_EXERCISE PROMPT_
Reproduce word for word the stretch of the piece on Chris Christie below, from "By Jonah Goldberg" up to and including "high-minded about it.".

_GIVEN PASSAGE_

= = = = = = =

By Jonah Goldberg
Wednesday, June 07, 2023
I watched a good chunk of Chris Christie’s announcement
yesterday, before Fox cut away. I have complicated views on Christie. Dan
McLaughlin observes that,
“Christie’s problem is simple: among Republicans, the more you loathe Trump,
the more you are bitter at Christie. The voters he needs the most are the ones
that have the deepest grudges against him.” I am not sure that Dan is right
about large numbers of voters, but he’s onto something when it comes to me. I
am still peeved at Christie for his endorsement of Trump and his early defenses
of—and work with—the administration. He was an abettor of Trumpism and I think
there was very little that was high-minded about it.
At the same time, so what? I don’t mean that
dismissively, I’m asking it earnestly. How should that factor into my thinking?
From the dawn of the Trump age, I’ve argued that the GOP has been full of
“closet normals,” or people who know that Trump is unfit for
the job but refuse to say so publicly or do anything about it.
Well, that’s not Christie anymore. Most of the candidates are running as closet
normals, willing to put a toe or maybe a whole foot outside the door. Christie
is running fully out of the closet.
Think of it this way: Imagine if Christie were willing to
let me vent my frustrations at him and I did so, reading him the riot act. And
he responded, “Okay, what do you think I should do about it?” I might say
something like, “tell the truth about the guy” or “go after him full-tilt.”

= = = = = = =

_EXCERPTED DATA_
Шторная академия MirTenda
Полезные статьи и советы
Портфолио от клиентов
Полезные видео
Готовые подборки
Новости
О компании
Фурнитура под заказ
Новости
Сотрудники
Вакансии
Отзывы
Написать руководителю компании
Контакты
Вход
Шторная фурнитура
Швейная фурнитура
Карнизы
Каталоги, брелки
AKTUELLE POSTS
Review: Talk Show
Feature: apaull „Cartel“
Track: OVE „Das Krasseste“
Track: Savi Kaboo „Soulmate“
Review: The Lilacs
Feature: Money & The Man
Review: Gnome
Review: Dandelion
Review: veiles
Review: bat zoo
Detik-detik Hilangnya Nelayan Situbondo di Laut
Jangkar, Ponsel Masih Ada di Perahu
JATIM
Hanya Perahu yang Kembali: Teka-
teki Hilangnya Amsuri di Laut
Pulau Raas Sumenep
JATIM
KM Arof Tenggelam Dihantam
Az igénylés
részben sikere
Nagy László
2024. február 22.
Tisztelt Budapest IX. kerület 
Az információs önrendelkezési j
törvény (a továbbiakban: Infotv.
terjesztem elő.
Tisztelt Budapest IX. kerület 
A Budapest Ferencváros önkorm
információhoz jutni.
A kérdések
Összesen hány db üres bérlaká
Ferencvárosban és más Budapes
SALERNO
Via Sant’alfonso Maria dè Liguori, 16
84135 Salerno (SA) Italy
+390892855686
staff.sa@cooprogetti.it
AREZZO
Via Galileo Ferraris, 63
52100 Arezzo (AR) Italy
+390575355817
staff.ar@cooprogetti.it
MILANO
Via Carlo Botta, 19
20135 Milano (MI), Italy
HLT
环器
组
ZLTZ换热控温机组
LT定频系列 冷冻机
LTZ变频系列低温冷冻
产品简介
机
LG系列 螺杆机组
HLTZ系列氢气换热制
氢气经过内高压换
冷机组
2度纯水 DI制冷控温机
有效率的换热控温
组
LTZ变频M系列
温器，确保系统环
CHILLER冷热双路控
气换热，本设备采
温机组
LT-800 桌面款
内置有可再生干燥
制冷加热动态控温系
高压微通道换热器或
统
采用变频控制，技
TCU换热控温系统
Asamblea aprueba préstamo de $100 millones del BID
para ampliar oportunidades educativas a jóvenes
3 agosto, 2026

= = = = = = =

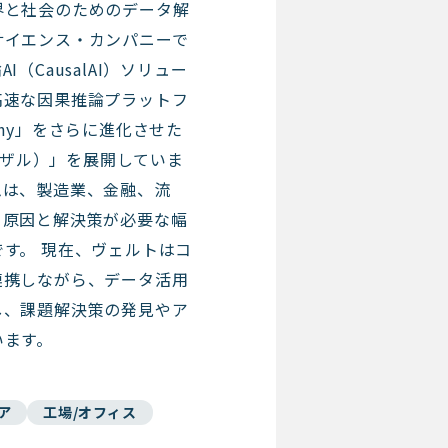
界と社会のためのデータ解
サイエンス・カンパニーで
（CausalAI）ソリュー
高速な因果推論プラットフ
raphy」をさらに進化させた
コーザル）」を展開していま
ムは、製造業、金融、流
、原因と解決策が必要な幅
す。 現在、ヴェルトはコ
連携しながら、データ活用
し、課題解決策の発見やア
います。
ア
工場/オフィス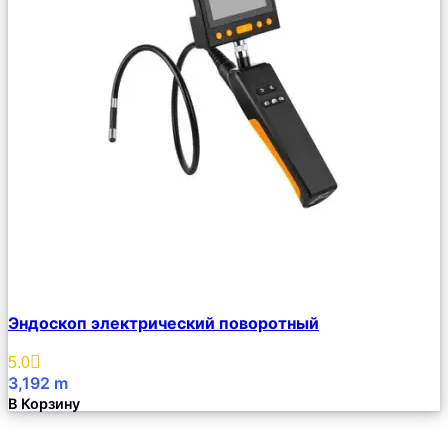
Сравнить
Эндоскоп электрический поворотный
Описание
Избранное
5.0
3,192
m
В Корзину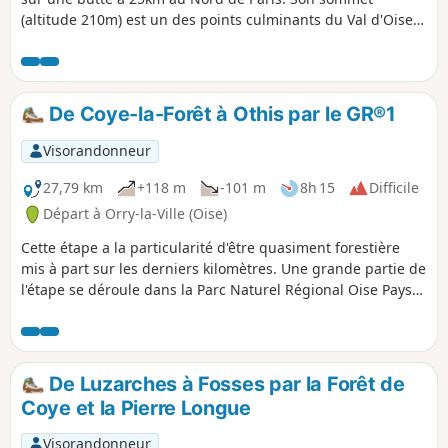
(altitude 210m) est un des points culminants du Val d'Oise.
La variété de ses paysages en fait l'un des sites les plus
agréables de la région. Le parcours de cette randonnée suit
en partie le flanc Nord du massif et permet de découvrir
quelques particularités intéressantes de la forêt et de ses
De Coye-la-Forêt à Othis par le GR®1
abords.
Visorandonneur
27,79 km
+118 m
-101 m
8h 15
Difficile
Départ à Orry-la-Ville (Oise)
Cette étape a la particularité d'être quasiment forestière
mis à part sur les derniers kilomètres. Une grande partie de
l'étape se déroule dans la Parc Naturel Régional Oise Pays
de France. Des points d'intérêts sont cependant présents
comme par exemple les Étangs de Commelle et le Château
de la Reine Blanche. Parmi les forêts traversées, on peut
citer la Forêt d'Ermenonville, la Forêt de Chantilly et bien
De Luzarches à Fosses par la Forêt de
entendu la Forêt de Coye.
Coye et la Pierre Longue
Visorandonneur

= = = = = = =

_TASK SOLUTION_
By Jonah Goldberg
Wednesday, June 07, 2023
I watched a good chunk of Chris Christie’s announcement
yesterday, before Fox cut away. I have complicated views on Christie. Dan
McLaughlin observes that,
“Christie’s problem is simple: among Republicans, the more you loathe Trump,
the more you are bitter at Christie. The voters he needs the most are the ones
that have the deepest grudges against him.” I am not sure that Dan is right
about large numbers of voters, but he’s onto something when it comes to me. I
am still peeved at Christie for his endorsement of Trump and his early defenses
of—and work with—the administration. He was an abettor of Trumpism and I think
there was very little that was high-minded about it.